EXTRACTED TEXT:
^^^^

# Forum Home Renovation Kitchens  Wire in Oven and separate cooktop

## kiter

Hi 
Any sparkies out there? 
I am putting in a separate oven and cooktop. The oven rates as  0.99kwh  and cooktop as 7kwh. In the instructions for the cooktop it recommends  3core 2.5mm cable. (seems low to me).
There is an existing cable (4mm) from the Consumer unit with 30a trip. I  will be running from here to an Oven switch (clipsal 30a oven), then  down to a junction box where it will connect to the oven and cooktop.
Now in the uk it is preferred to use 6mm cable, but I am guessing not in  Oz? I came across an old copy of the AUS/NZ wiring regs and they state  only 4mm for an "oven and/or cooktop" 
Just wondering how are you supposed to get both cables into the oven  switch? the terminals seem too small. The uk switches have two sets of  terminals one from the mains and one to the load, but here they all go  into the same terminal it seems? I know it's bad practice to juts shave a  few strands back of each cable, but how else do they fit? (not actually  tried yet, it just looks small).  
thanks for any help

----------


## chalkyt

You have a few issues running around. 0.99kwh (kilowatt hours??) for the oven. Is it 9.9 kilowatts (41 Amps)?. Similarly I guess that the cooktop is 7.0 kilowatts (29 Amps). Both are pretty BIG for a domestic situation. 
AS3000 (the "Wiring Rules" 4.7.1) requires that the hotplates have a separate switch mounted near but not on the appliance. This does not apply to an enclosed cooking appliance such as a built-in oven.  
2.5mm cable is rated at 27A i.e. less than the individual loads of your oven and cooktop. 4mm cable is 37A, still not big enough for the oven if your above ratings are correct. 
Might be worth spending a few bucks on your local friendly electrician in order to get it right, or ask the Electrical forum to have a look here and put in two bobs worth.

----------


## kiter

thanks chalkyt,
i couldn't find the actual power rating for the version of the oven in this country, so had to take an equivalent. I have since found it - 13amp.  The cooktop is 7kw  (kwh was a typo).
Yup definitely think the 2.5mm is too small, and when i questioned the manufacturer - Evedure, they refused to comment (pretty poor if you ask me).

----------


## chalkyt

Those numbers seem to be a bit more normal, although the oven now seems to be a bit low (ovens are typically around 4.5 - 5.0 kW). Evedure should at least be able to tell you what current rating cable they recommend. 
Generally for a single phase supply, there are two A - N circuits (one for the cooktops and one for the oven) or one big A - N circuit (6mm or 10mm), or two actives and a neutral if it is across a two or three phase supply. If you don't have this then your local friendly electrician still has a job to do. As things stand you need 30A for the cooktops and 13A (maybe 21A ???) for the oven i.e. at least 6mm flexible cable cable to the appliances.  
Your existing 4mm supply is probably derated from 37A unenclosed to 26A since there is a fair chance that it spends a lot of its life in conduit or surrounded by insulation (see AS/NZ 3008 Table 9 or Chrisps simplified cable ratings in the library, although i haven't been able to successfully open this). 
So,there you have it. One circuit for the cooktops with a separate switch as per AS/NZ 3000 "Wiring Rules" 4.7.1 and another circuit for the oven. Each circuit and its circuit breaker needs to be of sufficient size to supply the rated load of the appliances since when the cook is in hyper mode, all the elements could be on at once.

^^^^

THE INPUT:
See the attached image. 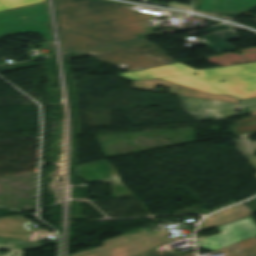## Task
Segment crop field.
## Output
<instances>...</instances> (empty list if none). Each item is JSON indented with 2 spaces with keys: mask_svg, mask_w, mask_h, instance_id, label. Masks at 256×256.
<instances>
[{
  "mask_svg": "<svg viewBox=\"0 0 256 256\" xmlns=\"http://www.w3.org/2000/svg\"><path fill=\"white\" fill-rule=\"evenodd\" d=\"M129 6L104 1L57 12L62 52L138 38L136 34L152 31L147 19L156 15L131 12Z\"/></svg>",
  "mask_w": 256,
  "mask_h": 256,
  "instance_id": "crop-field-1",
  "label": "crop field"
},
{
  "mask_svg": "<svg viewBox=\"0 0 256 256\" xmlns=\"http://www.w3.org/2000/svg\"><path fill=\"white\" fill-rule=\"evenodd\" d=\"M192 72L199 75L194 76ZM118 75L130 80L160 78L206 94L232 95L238 99L256 96V62L205 70L173 63Z\"/></svg>",
  "mask_w": 256,
  "mask_h": 256,
  "instance_id": "crop-field-2",
  "label": "crop field"
},
{
  "mask_svg": "<svg viewBox=\"0 0 256 256\" xmlns=\"http://www.w3.org/2000/svg\"><path fill=\"white\" fill-rule=\"evenodd\" d=\"M163 230L149 231L148 229H138L123 236L103 242L104 246L86 250L70 256H137L160 246L158 243H170L183 238V236L165 237ZM147 236L150 239L145 240Z\"/></svg>",
  "mask_w": 256,
  "mask_h": 256,
  "instance_id": "crop-field-3",
  "label": "crop field"
},
{
  "mask_svg": "<svg viewBox=\"0 0 256 256\" xmlns=\"http://www.w3.org/2000/svg\"><path fill=\"white\" fill-rule=\"evenodd\" d=\"M140 41L144 46L94 55L92 57L112 65L119 62L127 63L129 66L123 69L127 72L174 62L156 45H151L147 39Z\"/></svg>",
  "mask_w": 256,
  "mask_h": 256,
  "instance_id": "crop-field-4",
  "label": "crop field"
},
{
  "mask_svg": "<svg viewBox=\"0 0 256 256\" xmlns=\"http://www.w3.org/2000/svg\"><path fill=\"white\" fill-rule=\"evenodd\" d=\"M218 229L222 233L205 239H197L198 247L207 250H217L242 239L256 236V224L252 221L251 216L222 225Z\"/></svg>",
  "mask_w": 256,
  "mask_h": 256,
  "instance_id": "crop-field-5",
  "label": "crop field"
},
{
  "mask_svg": "<svg viewBox=\"0 0 256 256\" xmlns=\"http://www.w3.org/2000/svg\"><path fill=\"white\" fill-rule=\"evenodd\" d=\"M184 109L199 121L220 120L235 116L236 104L178 96Z\"/></svg>",
  "mask_w": 256,
  "mask_h": 256,
  "instance_id": "crop-field-6",
  "label": "crop field"
},
{
  "mask_svg": "<svg viewBox=\"0 0 256 256\" xmlns=\"http://www.w3.org/2000/svg\"><path fill=\"white\" fill-rule=\"evenodd\" d=\"M76 175L88 182L106 181L113 184L112 198L133 195L120 181L116 169L106 161L78 166Z\"/></svg>",
  "mask_w": 256,
  "mask_h": 256,
  "instance_id": "crop-field-7",
  "label": "crop field"
},
{
  "mask_svg": "<svg viewBox=\"0 0 256 256\" xmlns=\"http://www.w3.org/2000/svg\"><path fill=\"white\" fill-rule=\"evenodd\" d=\"M48 13L25 18L19 21L0 24V36L6 33L21 34L26 32H39L47 42L38 44L39 47L53 45Z\"/></svg>",
  "mask_w": 256,
  "mask_h": 256,
  "instance_id": "crop-field-8",
  "label": "crop field"
},
{
  "mask_svg": "<svg viewBox=\"0 0 256 256\" xmlns=\"http://www.w3.org/2000/svg\"><path fill=\"white\" fill-rule=\"evenodd\" d=\"M255 5L256 0H202L200 10L213 13H241Z\"/></svg>",
  "mask_w": 256,
  "mask_h": 256,
  "instance_id": "crop-field-9",
  "label": "crop field"
},
{
  "mask_svg": "<svg viewBox=\"0 0 256 256\" xmlns=\"http://www.w3.org/2000/svg\"><path fill=\"white\" fill-rule=\"evenodd\" d=\"M250 215L252 214L242 205L236 206L235 208L231 207L203 220V222L199 226L198 232L207 230L209 228L222 225L231 221H235Z\"/></svg>",
  "mask_w": 256,
  "mask_h": 256,
  "instance_id": "crop-field-10",
  "label": "crop field"
},
{
  "mask_svg": "<svg viewBox=\"0 0 256 256\" xmlns=\"http://www.w3.org/2000/svg\"><path fill=\"white\" fill-rule=\"evenodd\" d=\"M204 38L211 43L208 47L215 53H222V51H234L235 48L226 43V41L239 39L234 30L209 34Z\"/></svg>",
  "mask_w": 256,
  "mask_h": 256,
  "instance_id": "crop-field-11",
  "label": "crop field"
},
{
  "mask_svg": "<svg viewBox=\"0 0 256 256\" xmlns=\"http://www.w3.org/2000/svg\"><path fill=\"white\" fill-rule=\"evenodd\" d=\"M48 12L47 3L0 13V23Z\"/></svg>",
  "mask_w": 256,
  "mask_h": 256,
  "instance_id": "crop-field-12",
  "label": "crop field"
},
{
  "mask_svg": "<svg viewBox=\"0 0 256 256\" xmlns=\"http://www.w3.org/2000/svg\"><path fill=\"white\" fill-rule=\"evenodd\" d=\"M216 252H225L226 255L224 256H256V237L217 250Z\"/></svg>",
  "mask_w": 256,
  "mask_h": 256,
  "instance_id": "crop-field-13",
  "label": "crop field"
},
{
  "mask_svg": "<svg viewBox=\"0 0 256 256\" xmlns=\"http://www.w3.org/2000/svg\"><path fill=\"white\" fill-rule=\"evenodd\" d=\"M255 133L256 132L239 135V139L235 140L237 149L247 160L256 158V141H250L249 139V136Z\"/></svg>",
  "mask_w": 256,
  "mask_h": 256,
  "instance_id": "crop-field-14",
  "label": "crop field"
},
{
  "mask_svg": "<svg viewBox=\"0 0 256 256\" xmlns=\"http://www.w3.org/2000/svg\"><path fill=\"white\" fill-rule=\"evenodd\" d=\"M157 86L169 87L168 90L174 94H176L178 88L177 84L169 83L159 79L133 81V89L155 90Z\"/></svg>",
  "mask_w": 256,
  "mask_h": 256,
  "instance_id": "crop-field-15",
  "label": "crop field"
},
{
  "mask_svg": "<svg viewBox=\"0 0 256 256\" xmlns=\"http://www.w3.org/2000/svg\"><path fill=\"white\" fill-rule=\"evenodd\" d=\"M44 245L46 244L26 242V241L17 240V239L0 237V249H9V248L32 249V248H36Z\"/></svg>",
  "mask_w": 256,
  "mask_h": 256,
  "instance_id": "crop-field-16",
  "label": "crop field"
},
{
  "mask_svg": "<svg viewBox=\"0 0 256 256\" xmlns=\"http://www.w3.org/2000/svg\"><path fill=\"white\" fill-rule=\"evenodd\" d=\"M235 125L231 127L235 135L256 131V117L239 120L234 122Z\"/></svg>",
  "mask_w": 256,
  "mask_h": 256,
  "instance_id": "crop-field-17",
  "label": "crop field"
},
{
  "mask_svg": "<svg viewBox=\"0 0 256 256\" xmlns=\"http://www.w3.org/2000/svg\"><path fill=\"white\" fill-rule=\"evenodd\" d=\"M45 0H0V11L32 5Z\"/></svg>",
  "mask_w": 256,
  "mask_h": 256,
  "instance_id": "crop-field-18",
  "label": "crop field"
},
{
  "mask_svg": "<svg viewBox=\"0 0 256 256\" xmlns=\"http://www.w3.org/2000/svg\"><path fill=\"white\" fill-rule=\"evenodd\" d=\"M141 45L142 44L140 43V41H136V42L118 44L116 46H109V47L97 48V49H92V50H86L85 52L88 53L89 55H93V54L116 51V50H121V49H125V48L141 46Z\"/></svg>",
  "mask_w": 256,
  "mask_h": 256,
  "instance_id": "crop-field-19",
  "label": "crop field"
},
{
  "mask_svg": "<svg viewBox=\"0 0 256 256\" xmlns=\"http://www.w3.org/2000/svg\"><path fill=\"white\" fill-rule=\"evenodd\" d=\"M177 94L180 95H188V96H196V97H205V98H214V99H222L229 101H238L230 96H217V95H206L198 91L182 88L179 86Z\"/></svg>",
  "mask_w": 256,
  "mask_h": 256,
  "instance_id": "crop-field-20",
  "label": "crop field"
},
{
  "mask_svg": "<svg viewBox=\"0 0 256 256\" xmlns=\"http://www.w3.org/2000/svg\"><path fill=\"white\" fill-rule=\"evenodd\" d=\"M100 2V0H55L56 9L62 10L70 7H75L83 4Z\"/></svg>",
  "mask_w": 256,
  "mask_h": 256,
  "instance_id": "crop-field-21",
  "label": "crop field"
},
{
  "mask_svg": "<svg viewBox=\"0 0 256 256\" xmlns=\"http://www.w3.org/2000/svg\"><path fill=\"white\" fill-rule=\"evenodd\" d=\"M239 108L242 114L256 111V97L249 100L241 101Z\"/></svg>",
  "mask_w": 256,
  "mask_h": 256,
  "instance_id": "crop-field-22",
  "label": "crop field"
},
{
  "mask_svg": "<svg viewBox=\"0 0 256 256\" xmlns=\"http://www.w3.org/2000/svg\"><path fill=\"white\" fill-rule=\"evenodd\" d=\"M139 256H194V252L181 254L175 252H158L157 250L153 249Z\"/></svg>",
  "mask_w": 256,
  "mask_h": 256,
  "instance_id": "crop-field-23",
  "label": "crop field"
},
{
  "mask_svg": "<svg viewBox=\"0 0 256 256\" xmlns=\"http://www.w3.org/2000/svg\"><path fill=\"white\" fill-rule=\"evenodd\" d=\"M233 27L225 26V25H217L215 27H207L203 33H208V32H214V31H219V30H225V29H231Z\"/></svg>",
  "mask_w": 256,
  "mask_h": 256,
  "instance_id": "crop-field-24",
  "label": "crop field"
},
{
  "mask_svg": "<svg viewBox=\"0 0 256 256\" xmlns=\"http://www.w3.org/2000/svg\"><path fill=\"white\" fill-rule=\"evenodd\" d=\"M46 234L33 231L29 241L40 242Z\"/></svg>",
  "mask_w": 256,
  "mask_h": 256,
  "instance_id": "crop-field-25",
  "label": "crop field"
},
{
  "mask_svg": "<svg viewBox=\"0 0 256 256\" xmlns=\"http://www.w3.org/2000/svg\"><path fill=\"white\" fill-rule=\"evenodd\" d=\"M64 57L65 59H74V58L86 57V55L82 52H79V53L64 55Z\"/></svg>",
  "mask_w": 256,
  "mask_h": 256,
  "instance_id": "crop-field-26",
  "label": "crop field"
},
{
  "mask_svg": "<svg viewBox=\"0 0 256 256\" xmlns=\"http://www.w3.org/2000/svg\"><path fill=\"white\" fill-rule=\"evenodd\" d=\"M2 256H22V251L10 250L8 253H6Z\"/></svg>",
  "mask_w": 256,
  "mask_h": 256,
  "instance_id": "crop-field-27",
  "label": "crop field"
},
{
  "mask_svg": "<svg viewBox=\"0 0 256 256\" xmlns=\"http://www.w3.org/2000/svg\"><path fill=\"white\" fill-rule=\"evenodd\" d=\"M116 67H118V68H120V69H122V68H124V67H126V66H128L127 64H124V63H119V64H117V65H115Z\"/></svg>",
  "mask_w": 256,
  "mask_h": 256,
  "instance_id": "crop-field-28",
  "label": "crop field"
},
{
  "mask_svg": "<svg viewBox=\"0 0 256 256\" xmlns=\"http://www.w3.org/2000/svg\"><path fill=\"white\" fill-rule=\"evenodd\" d=\"M249 162L256 168V159L250 160ZM255 176H256V174H255Z\"/></svg>",
  "mask_w": 256,
  "mask_h": 256,
  "instance_id": "crop-field-29",
  "label": "crop field"
},
{
  "mask_svg": "<svg viewBox=\"0 0 256 256\" xmlns=\"http://www.w3.org/2000/svg\"><path fill=\"white\" fill-rule=\"evenodd\" d=\"M44 56H45V54H41V55L33 56L32 58L36 59V58H40V57H44Z\"/></svg>",
  "mask_w": 256,
  "mask_h": 256,
  "instance_id": "crop-field-30",
  "label": "crop field"
},
{
  "mask_svg": "<svg viewBox=\"0 0 256 256\" xmlns=\"http://www.w3.org/2000/svg\"><path fill=\"white\" fill-rule=\"evenodd\" d=\"M250 115L255 116V115H256V112H254V113H250Z\"/></svg>",
  "mask_w": 256,
  "mask_h": 256,
  "instance_id": "crop-field-31",
  "label": "crop field"
},
{
  "mask_svg": "<svg viewBox=\"0 0 256 256\" xmlns=\"http://www.w3.org/2000/svg\"><path fill=\"white\" fill-rule=\"evenodd\" d=\"M3 64H9V63H3ZM3 64H0V65H3Z\"/></svg>",
  "mask_w": 256,
  "mask_h": 256,
  "instance_id": "crop-field-32",
  "label": "crop field"
}]
</instances>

^^^^

PARTS OF THE EXERCISE:
- A) Repeat the part of the wiring thread starting at "You have a few" and ending at "two bobs worth.".
- B) Filter the records to the lines that contain the string "instances", and copy each of those lines.
The forum thread and the records have nothing to do with each other.

WRITTEN RESPONSES:
- A)
You have a few issues running around. 0.99kwh (kilowatt hours??) for the oven. Is it 9.9 kilowatts (41 Amps)?. Similarly I guess that the cooktop is 7.0 kilowatts (29 Amps). Both are pretty BIG for a domestic situation. 
AS3000 (the "Wiring Rules" 4.7.1) requires that the hotplates have a separate switch mounted near but not on the appliance. This does not apply to an enclosed cooking appliance such as a built-in oven.  
2.5mm cable is rated at 27A i.e. less than the individual loads of your oven and cooktop. 4mm cable is 37A, still not big enough for the oven if your above ratings are correct. 
Might be worth spending a few bucks on your local friendly electrician in order to get it right, or ask the Electrical forum to have a look here and put in two bobs worth.

- B)
<instances>...</instances> (empty list if none). Each item is JSON indented with 2 spaces with keys: mask_svg, mask_w, mask_h, instance_id, label. Masks at 256×256.
<instances>
</instances>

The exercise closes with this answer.